Я чувствовал, что, умножая подробности, не имеющие к рассказу никакого отношения, санитар просто оттягивает момент какого-то неприятного для него признания, и решил помочь ему:
– Тогда ты запил, и совершил какой-то поступок, за который тебе теперь стыдно.
Санитар поднял глаза, и в них появилась такая боль, что я даже поежился.
– …Запивать я стал все чаще и чаще, а однажды… – он примолчал на немного, а потом, словно решившись, решимостью последнего безотступного суда, быстро заговорил:
– Выпить я хотел, а выпить было не на что, тут и увидел я новые валеночки моего шестилетнего сынишки – зима-то прошлогодняя лютовала в декабре.
Вот схватил я эти валеночки, и к магазину.
А сынишка заметил и кричит мне: «Папочка, оставь мне мои валеночки!» – так, босяком, и увязался за мной на улицу. Да куда ему было за мной, мужиком, угнаться.
И не видел я, когда он, сынишка мой, от меня отстал…
…Через пару дней протрезвел я, и, не появляясь дома, на работу пришел, а мне говорят, что сын мой в больнице.
Стыдно мне за валеночки стало, да и за сыночка я испугался.
Упросил в кассе – дали мне аванец не большой.
Побежал на рынок, купил валеночки и в больницу.
Пустили меня к сыну в палату, а он лежит на кроватке, худенький, бледненький.
Я ему:
– Прости меня сыночек.

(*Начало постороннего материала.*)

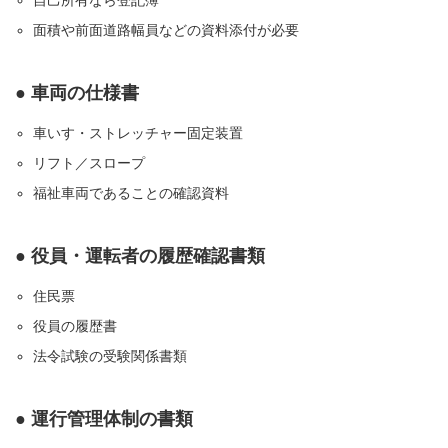
自己所有なら登記簿
面積や前面道路幅員などの資料添付が必要
● 車両の仕様書
車いす・ストレッチャー固定装置
リフト／スロープ
福祉車両であることの確認資料
● 役員・運転者の履歴確認書類
住民票
役員の履歴書
法令試験の受験関係書類
● 運行管理体制の書類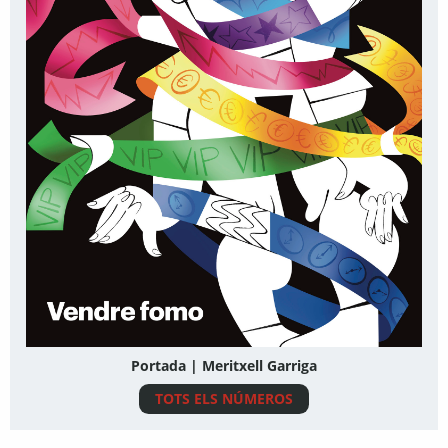
Portada | Meritxell Garriga
TOTS ELS NÚMEROS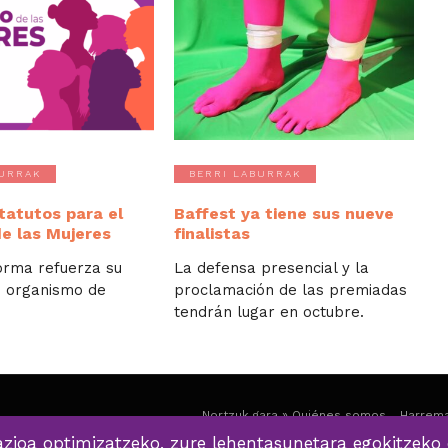
BURRAK
BERRI LABURRAK
tatutos para el
Baffest ya tiene sus nueve
de las Mujeres
finalistas
orma refuerza su
La defensa presencial y la
 organismo de
proclamación de las premiadas
tendrán lugar en octubre.
Nortzuk gara » Quiénes somos
Harrema
zioa optimizatzeko, zure lehentasunetara egokitzeko 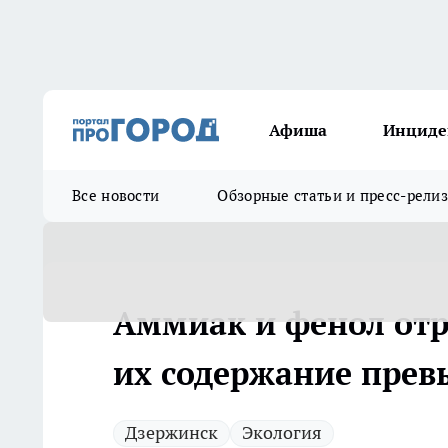
Афиша
Инциде
Все новости
Обзорные статьи и пресс-рели
Аммиак и фенол отр
их содержание прев
Дзержинск
Экология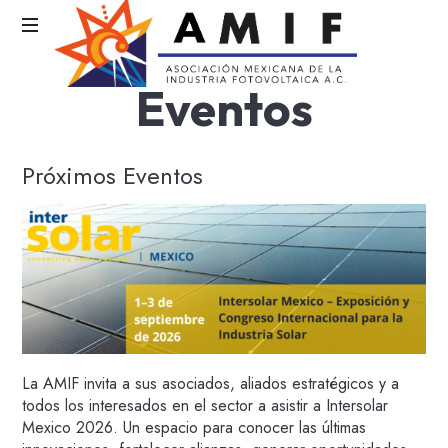
AMIF
Eventos
Asociación
Mexicana
de
Próximos Eventos
la
Industria
Fotovoltaica
La AMIF invita a sus asociados, aliados estratégicos y a
todos los interesados en el sector a asistir a Intersolar
Mexico 2026. Un espacio para conocer las últimas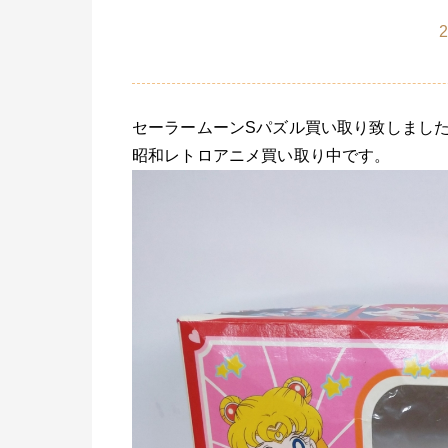
2
セーラームーンSパズル買い取り致しまし
昭和レトロアニメ買い取り中です。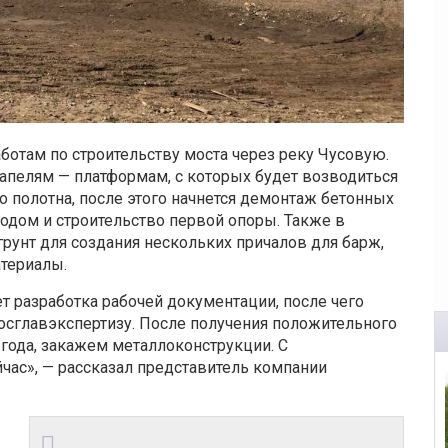
ботам по строительству моста через реку Чусовую.
тапелям — платформам, с которых будет возводиться
о полотна, после этого начнется демонтаж бетонных
дом и строительство первой опоры. Также в
рунт для создания нескольких причалов для барж,
териалы.
т разработка рабочей документации, после чего
осглавэкспертизу. После получения положительного
года, закажем металлоконструкции. С
ас», — рассказал представитель компании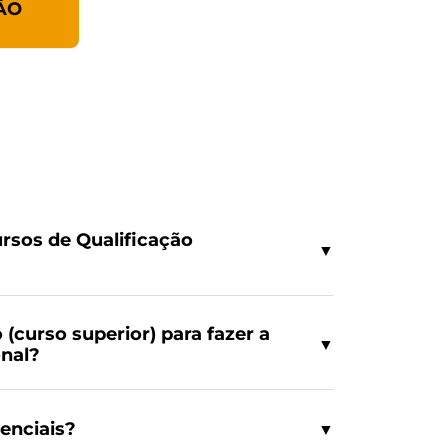
ÃO
rsos de Qualificação
▼
 (curso superior) para fazer a
▼
onal?
enciais?
▼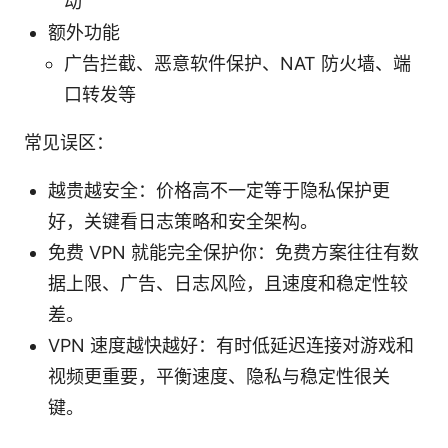
动
额外功能
广告拦截、恶意软件保护、NAT 防火墙、端
口转发等
常见误区：
越贵越安全：价格高不一定等于隐私保护更
好，关键看日志策略和安全架构。
免费 VPN 就能完全保护你：免费方案往往有数
据上限、广告、日志风险，且速度和稳定性较
差。
VPN 速度越快越好：有时低延迟连接对游戏和
视频更重要，平衡速度、隐私与稳定性很关
键。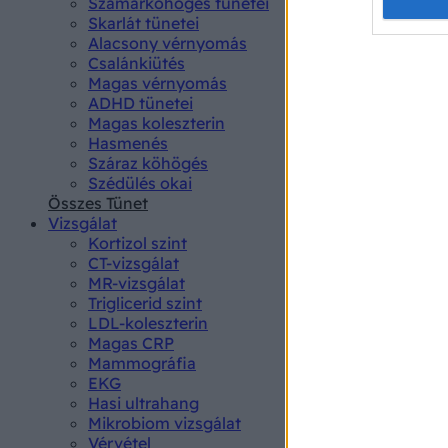
Opted 
Szamárköhögés tünetei
Skarlát tünetei
Alacsony vérnyomás
Google 
Csalánkiütés
Magas vérnyomás
I want t
ADHD tünetei
web or d
Magas koleszterin
Hasmenés
I want t
Száraz köhögés
purpose
Szédülés okai
Összes Tünet
I want 
Vizsgálat
Kortizol szint
I want t
CT-vizsgálat
web or d
MR-vizsgálat
Triglicerid szint
LDL-koleszterin
I want t
Magas CRP
or app.
Mammográfia
EKG
I want t
Hasi ultrahang
Mikrobiom vizsgálat
I want t
Vérvétel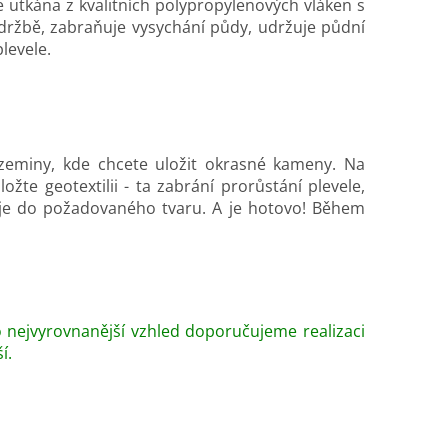
lie utkána z kvalitních polypropylenových vláken s
 údržbě, zabraňuje vysychání půdy, udržuje půdní
levele.
 zeminy, kde chcete uložit okrasné kameny. Na
žte geotextilii - ta zabrání prorůstání plevele,
t je do požadovaného tvaru. A je hotovo! Během
co nejvyrovnanější vzhled doporučujeme realizaci
í.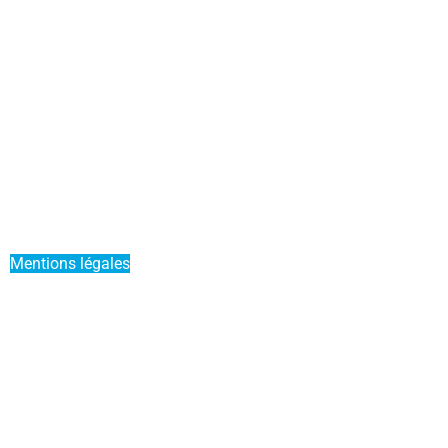
Actualités
Mettre mon bateau en Liberty Pass
Parrainer un ami
Offre Duo
Mentions légales
Conditions générales de vente
Service Premium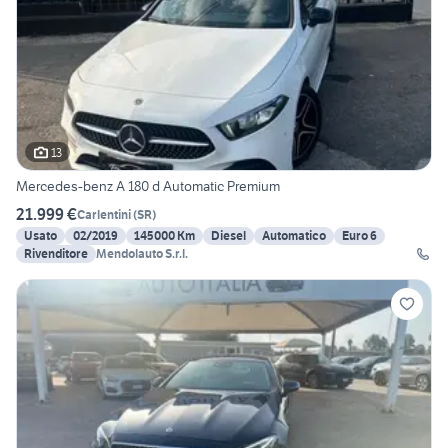
13
Mercedes-benz A 180 d Automatic Premium
21.999 €
Carlentini
(
SR
)
Usato
02/2019
145000 Km
Diesel
Automatico
Euro 6
Rivenditore
Mendolauto S.r.l.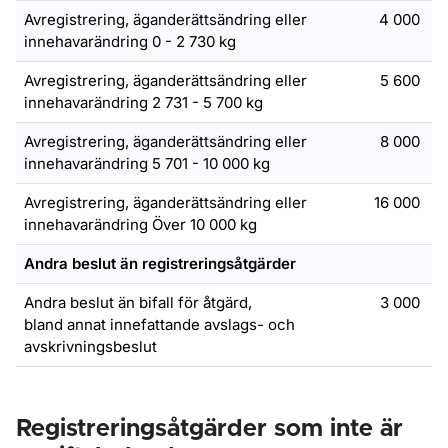
Avregistrering, äganderättsändring eller
4 000
innehavarändring 0 - 2 730 kg
Avregistrering, äganderättsändring eller
5 600
innehavarändring 2 731 - 5 700 kg
Avregistrering, äganderättsändring eller
8 000
innehavarändring 5 701 - 10 000 kg
Avregistrering, äganderättsändring eller
16 000
innehavarändring Över 10 000 kg
Andra beslut än registreringsåtgärder
Andra beslut än bifall för åtgärd,
3 000
bland annat innefattande avslags- och
avskrivningsbeslut
Registreringsåtgärder som inte är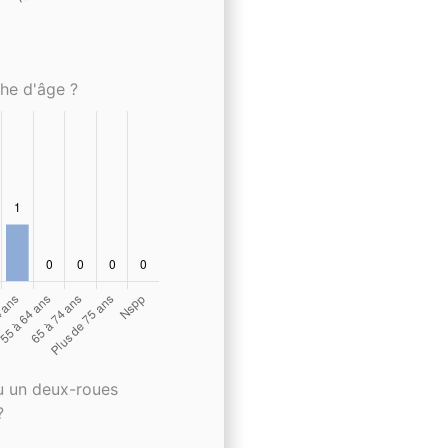
che d'âge ?
u un deux-roues
?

Я и валеночки тебе новые купил.
А он, без слезиночки в глазах – видно все свои слезки уже выплакал:
– Папа, а у меня ножек нет…
…Как и все люди, я обманываю довольно часто.
Наверное, на много чаще, чем это требуется.
Обманул я Андрея и Гришу и в этот раз – дело в том, что Олесю я знал.
Вернее, не то, чтобы знал, а так, видел однажды.
И, кажется, по глупости, совсем ни за что, обидел ее.
Не знаю, бывает ли кто-то глупым всегда, но иногда глупым бывает каждый – это точно.
Глупость – это вообще, общечеловеческая слабость.
Помню, я как-то сказал Андрюше Каверину:
– Кажется, человеческие слабости нам нравятся больше чем человеческие достоинства, – а Андрей пожал плечами и ответил:
Просто к достоинствам меньше привычки…
Впрочем, быть глупым редко или в чем-то одном, людям мешает то, что глупости много. И ее хватает на каждого…
…Дверь была открыта не то, чтобы настежь, но достаточно для того, что называется открытой дверью, а сразу за дверью, прямо на полу, лежа, мычал Вася Никитин.
Пьян он был на столько, что ему удавалось только мычать – потому степень его неудовлетворенности жизнью идентифицировалась с трудом.
Я не стал входить в нюансы, а просто взял его за плечи – пьяный человек удивительно тяжел и неухватист – и потащил его к кровати.
Белья на постели не было, хотя подушка, вернее, какая-то ее мятая модификация была.
Я разместил Василия на этом лежбище, подоткнул под голову модификацию и снял с него ботинки.
С этим возникли некоторые проблемы так, как, не смотря на то, что стояло лето, ботинки на нем оказались зимними, да еще со шнурками, завязанными на пьяные узлы.
После этого, Василий, видимо удовлетворенный положением или тем, что своего положения он не ощущал, затих, а я пошел прикрыть дверь.
Вернувшись в комнату, я зажег свет – единственная в трехрожковой люстре, лампочка загорелась и осветила грязь, беспорядок и неуют Васиной квартиры.
То, что я увидел, было мне неприятно по двум причинам: во-первых, это напомнило мне то, что происходило со мной самим много лет назад, а во-вторых – мне было больно оттого, что это происходило с моим другом теперь.
Я вообще, человек чувственный – это и достоинство, и недостаток для художника – и чувства мои ассоциативны.
Видимо поэтому я не сразу заметил в этом бардаке девушку.
А это, уже, очень плохо характеризует художника…
На первый взгляд, она выглядела испуганной моим появлением.
На второй взгляд – заставляла задуматься о том, кто она такая, и откуда взялась?
И тогда я сделал то, что делаю довольно часто – я сделал ошибку.
Я поверил своей первой мысли…
Как-то Гриша Керчин сказал мне:
– Опасайся срединных откровений политиков, последней страсти старой девы и первого взгляда прозревшего, – а я так и не сделал из его слов выводов.
Может, поэтому я и спросил девушку:
– Что вы здесь делаете? – хотя для начала, мне стоило поздороваться.